Keynote Speakers (2025)

Mary Baine Campbell (Ph.D Boston University) is a Professor Emerita of English at Brandeis University, where she has taught medieval and early modern literature and creative writing for many years. Her scholarship focuses on early modern European literature, travel writing, and the scientific imagination, with an emphasis on the developments that have shaped perceptions of the natural world and distant lands during the Renaissance and Enlightenment periods.

Campbell is the author of several notable works that explore how literature and science were intertwined in the formation of early modern thought. In Wonder & Science: Imagining Worlds in Early Modern Europe (1999), Campbell explores how wonder and imagination played a crucial role in shaping scientific thought and discovery in the early modern period. The Witness and the Other World: Exotic European Travel Writing, 400-1600, analyzes how European travel writing from the Middle Ages to the Renaissance shaped perceptions and understandings of foreign lands and peoples.

In addition to her academic work, Campbell is an accomplished poet, with several published collections, including The World, the Flesh, and Angels—winner of the 1989 Barnard New Women Poets Prize—and Trouble. Her dual contributions as a scholar and poet highlight her unique awareness of the ways imagination and wonder continue to shape the way we understand the world today.

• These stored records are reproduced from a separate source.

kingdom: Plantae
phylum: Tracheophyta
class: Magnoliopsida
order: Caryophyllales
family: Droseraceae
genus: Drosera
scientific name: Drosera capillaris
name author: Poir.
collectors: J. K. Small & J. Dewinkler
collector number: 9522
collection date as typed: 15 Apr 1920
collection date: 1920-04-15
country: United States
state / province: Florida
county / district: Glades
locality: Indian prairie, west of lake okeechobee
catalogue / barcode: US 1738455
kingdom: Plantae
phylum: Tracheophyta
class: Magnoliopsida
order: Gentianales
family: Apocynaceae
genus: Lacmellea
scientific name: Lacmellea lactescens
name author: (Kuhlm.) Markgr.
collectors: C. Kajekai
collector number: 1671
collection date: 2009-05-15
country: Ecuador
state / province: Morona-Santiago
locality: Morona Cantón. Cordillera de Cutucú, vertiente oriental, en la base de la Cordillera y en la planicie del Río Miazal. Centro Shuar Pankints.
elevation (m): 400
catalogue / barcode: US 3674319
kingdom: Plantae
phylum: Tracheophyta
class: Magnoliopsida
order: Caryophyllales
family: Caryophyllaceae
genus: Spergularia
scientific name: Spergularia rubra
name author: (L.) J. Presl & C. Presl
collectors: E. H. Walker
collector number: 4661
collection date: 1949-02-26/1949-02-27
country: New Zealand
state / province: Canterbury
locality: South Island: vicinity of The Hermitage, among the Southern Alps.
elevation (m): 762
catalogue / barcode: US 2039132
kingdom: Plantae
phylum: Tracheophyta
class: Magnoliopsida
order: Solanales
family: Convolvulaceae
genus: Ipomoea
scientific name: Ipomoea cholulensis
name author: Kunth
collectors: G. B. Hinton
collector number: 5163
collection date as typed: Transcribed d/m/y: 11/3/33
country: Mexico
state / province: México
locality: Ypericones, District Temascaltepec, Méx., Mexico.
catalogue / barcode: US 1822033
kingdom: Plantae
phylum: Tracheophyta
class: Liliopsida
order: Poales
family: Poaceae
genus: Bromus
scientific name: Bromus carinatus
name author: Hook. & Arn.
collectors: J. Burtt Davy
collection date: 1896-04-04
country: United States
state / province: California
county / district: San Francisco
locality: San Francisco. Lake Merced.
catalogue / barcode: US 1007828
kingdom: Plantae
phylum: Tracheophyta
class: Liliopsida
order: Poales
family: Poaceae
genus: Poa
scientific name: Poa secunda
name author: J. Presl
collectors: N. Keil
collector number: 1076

As of January 2026, J. Matthew Ashley (Ph.D. UChicago Divinity) is the Professor of Christian Spirituality at the Jesuit School of Theology in Berkeley, CA. His most recent book, Renewing Theology: Ignatian Spirituality and Karl Rahner, Ignacio Ellacuría, and Pope Francis (2022), considers how the understanding of Ignatian spirituality influenced the writings and work of three Jesuits: Karl Rahner, Ignacio Ellacuría, and Pope Francis.

For his conference keynote, Dr. Ashley returns home to Notre Dame, where he is Emeritus Professor of Theology after serving 36 years as a professor and many years in key departmental roles like Director of Graduate Studies and Department Chair. Additionally, Dr. Ashley has taught for and advised all History and Philosophy of Science (Theology Track) Ph.D. students since the track’s inception.

Professor Ashley loves the outdoors and is committed to responding to Pope Francis’s call for integral ecology. His teaching and publishing record spans many science and theology topics, including eco-theology, evolutionary theological anthropology, original sin, science-theology method and history, providence and chance in Darwinian evolution, and the theology of Teilhard de Chardin.


Alan J. Rocke (P.h.D University of Wisconsin-Madison) is a historian of science, specializing in the history of chemistry and the physical sciences. He is a professor emeritus at Case Western Reserve University, where he has taught for many years. His research focuses on the development of chemical theory in the 19th- and 20th-century with a strong interest in the historical, intellectual, and social communities that shaped modern chemistry.

Rocke is the author of numerous articles and books. His latest book, Image and Reality: Kekulé, Kopp, and the Scientific Imagination (2010), examines the development of chemical theory in the 19th century, focusing on key figures like August Kekulé and Hermann Kopp. Rocke explores how the imaginative approaches used by these scientists helped shape their understanding of modern chemistry, bridging the gap between abstract scientific ideas and empirical reality. 

Rocke has received numerous awards for his contributions to the history of science, including election as a Fellow of the American Association for the Advancement of Science (AAAS), the American Chemical Society’s (ACS) HIST Award, and Case Western Reserve University’s Distinguished University Professor award.


Michael T. Stuart (Ph.D. IHPST University of Toronto) is a lecturer in the Department of Philosophy at the University of York, specializing in the philosophy of science. His research explores the nature of scientific imagination, creativity, and thought experiments, particularly how these cognitive tools contribute to scientific discovery and understanding. Stuart has published extensively on the epistemic roles of imagination in both historical and contemporary scientific practices.

Stuart is currently working on a book about scientific imagination and understanding. And he is about to begin a project on the epistemic and ethical consequences of artificial intelligence in science, including the ways that AI might model, supplement, complement, or replace imagination in science, and the ways that AI might be said to instantiate scientific understanding.